Lewis Brown, Liberia's information minister, told the Reuters news agency that the authorities were considering even tougher restrictions on movements in addition to a 9pm-6am curfew.
The epidemic of the hemorrhagic disease has killed nearly 1,300 people in Liberia, Sierra Leone and Guinea and has also affected Nigeria. Between August 14-16, Liberia recorded the most new deaths, 53, followed by Sierra Leone with 17, and Guinea with 14.
The World Health Organisation said it was working with the UN's World Food Programme to ensure food delivery to one million people living in Ebola quarantine zones cordoned off by local security forces in a border zone of Guinea, Liberia and Sierra Leone.
"Providing regular food supplies is a potent means of limiting unnecessary movement," it said in a statement.

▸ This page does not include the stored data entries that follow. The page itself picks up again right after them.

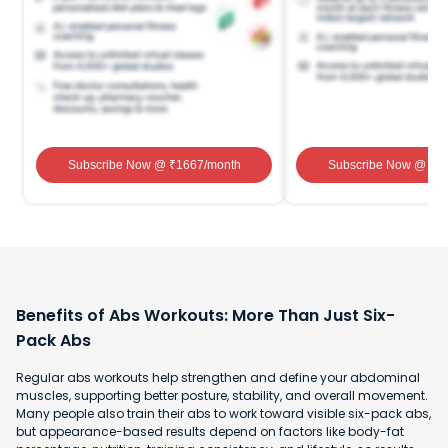
Subscribe Now
@ ₹
1667
/month
Subscribe Now
@ ₹
1
Benefits of Abs Workouts: More Than Just Six-
Pack Abs
Regular abs workouts help strengthen and define your abdominal
muscles, supporting better posture, stability, and overall movement.
Many people also train their abs to work toward visible six-pack abs,
but appearance-based results depend on factors like body-fat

Besides infection in border zones, Liberia is fighting to stop the spread of the virus in the poorest neighbourhoods of its capital, such as the West Point slum where at the weekend a rock-throwing crowd attacked and looted a temporary holding centre for suspected Ebola cases, 17 of whom fled.
"We are glad to confirm that all of the 17 individuals have been accounted for and have now been transferred to JFK Ebola specialist treatment centre," Brown said.
He also said that after meetings with religious and community leaders, a task force was being set up to go door to door through West Point, a labyrinth of muddy alleys, to explain the risks of the disease and the need to isolate infected patients.